#### PROBLEM TO WORK ON
Reproduce every line of the records below without changing anything.

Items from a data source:
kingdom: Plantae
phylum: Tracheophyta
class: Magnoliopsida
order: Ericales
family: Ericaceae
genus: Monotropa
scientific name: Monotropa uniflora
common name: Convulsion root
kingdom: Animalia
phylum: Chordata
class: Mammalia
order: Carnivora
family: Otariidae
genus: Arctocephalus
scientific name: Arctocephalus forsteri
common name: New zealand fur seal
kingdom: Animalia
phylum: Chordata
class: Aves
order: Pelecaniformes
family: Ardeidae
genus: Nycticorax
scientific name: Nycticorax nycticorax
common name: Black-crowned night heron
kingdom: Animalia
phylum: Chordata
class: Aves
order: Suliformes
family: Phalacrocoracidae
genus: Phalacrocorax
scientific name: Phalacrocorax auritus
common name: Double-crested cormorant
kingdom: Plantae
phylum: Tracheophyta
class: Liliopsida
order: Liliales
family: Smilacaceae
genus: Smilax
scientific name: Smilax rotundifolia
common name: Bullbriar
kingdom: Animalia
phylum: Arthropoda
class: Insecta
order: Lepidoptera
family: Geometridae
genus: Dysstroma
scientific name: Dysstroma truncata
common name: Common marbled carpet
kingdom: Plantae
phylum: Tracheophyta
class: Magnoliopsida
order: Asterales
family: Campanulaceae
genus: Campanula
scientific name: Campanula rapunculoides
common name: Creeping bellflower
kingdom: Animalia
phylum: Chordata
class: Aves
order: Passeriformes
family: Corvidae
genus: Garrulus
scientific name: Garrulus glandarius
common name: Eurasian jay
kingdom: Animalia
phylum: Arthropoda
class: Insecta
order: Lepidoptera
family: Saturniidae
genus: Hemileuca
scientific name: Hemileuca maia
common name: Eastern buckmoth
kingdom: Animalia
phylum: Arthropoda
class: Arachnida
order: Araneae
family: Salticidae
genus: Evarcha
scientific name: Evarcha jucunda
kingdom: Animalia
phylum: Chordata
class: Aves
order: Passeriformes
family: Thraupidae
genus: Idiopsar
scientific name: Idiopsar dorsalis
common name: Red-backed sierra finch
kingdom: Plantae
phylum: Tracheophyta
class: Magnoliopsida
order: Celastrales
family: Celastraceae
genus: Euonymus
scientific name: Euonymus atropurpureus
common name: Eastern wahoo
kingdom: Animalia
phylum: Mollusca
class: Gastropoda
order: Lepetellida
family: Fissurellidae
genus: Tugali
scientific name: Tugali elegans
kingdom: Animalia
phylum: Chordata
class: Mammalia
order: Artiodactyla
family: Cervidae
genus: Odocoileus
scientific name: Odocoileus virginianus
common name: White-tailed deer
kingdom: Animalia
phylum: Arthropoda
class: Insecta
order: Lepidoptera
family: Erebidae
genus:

#### TASK ANSWER
kingdom: Plantae
phylum: Tracheophyta
class: Magnoliopsida
order: Ericales
family: Ericaceae
genus: Monotropa
scientific name: Monotropa uniflora
common name: Convulsion root
kingdom: Animalia
phylum: Chordata
class: Mammalia
order: Carnivora
family: Otariidae
genus: Arctocephalus
scientific name: Arctocephalus forsteri
common name: New zealand fur seal
kingdom: Animalia
phylum: Chordata
class: Aves
order: Pelecaniformes
family: Ardeidae
genus: Nycticorax
scientific name: Nycticorax nycticorax
common name: Black-crowned night heron
kingdom: Animalia
phylum: Chordata
class: Aves
order: Suliformes
family: Phalacrocoracidae
genus: Phalacrocorax
scientific name: Phalacrocorax auritus
common name: Double-crested cormorant
kingdom: Plantae
phylum: Tracheophyta
class: Liliopsida
order: Liliales
family: Smilacaceae
genus: Smilax
scientific name: Smilax rotundifolia
common name: Bullbriar
kingdom: Animalia
phylum: Arthropoda
class: Insecta
order: Lepidoptera
family: Geometridae
genus: Dysstroma
scientific name: Dysstroma truncata
common name: Common marbled carpet
kingdom: Plantae
phylum: Tracheophyta
class: Magnoliopsida
order: Asterales
family: Campanulaceae
genus: Campanula
scientific name: Campanula rapunculoides
common name: Creeping bellflower
kingdom: Animalia
phylum: Chordata
class: Aves
order: Passeriformes
family: Corvidae
genus: Garrulus
scientific name: Garrulus glandarius
common name: Eurasian jay
kingdom: Animalia
phylum: Arthropoda
class: Insecta
order: Lepidoptera
family: Saturniidae
genus: Hemileuca
scientific name: Hemileuca maia
common name: Eastern buckmoth
kingdom: Animalia
phylum: Arthropoda
class: Arachnida
order: Araneae
family: Salticidae
genus: Evarcha
scientific name: Evarcha jucunda
kingdom: Animalia
phylum: Chordata
class: Aves
order: Passeriformes
family: Thraupidae
genus: Idiopsar
scientific name: Idiopsar dorsalis
common name: Red-backed sierra finch
kingdom: Plantae
phylum: Tracheophyta
class: Magnoliopsida
order: Celastrales
family: Celastraceae
genus: Euonymus
scientific name: Euonymus atropurpureus
common name: Eastern wahoo
kingdom: Animalia
phylum: Mollusca
class: Gastropoda
order: Lepetellida
family: Fissurellidae
genus: Tugali
scientific name: Tugali elegans
kingdom: Animalia
phylum: Chordata
class: Mammalia
order: Artiodactyla
family: Cervidae
genus: Odocoileus
scientific name: Odocoileus virginianus
common name: White-tailed deer
kingdom: Animalia
phylum: Arthropoda
class: Insecta
order: Lepidoptera
family: Erebidae
genus:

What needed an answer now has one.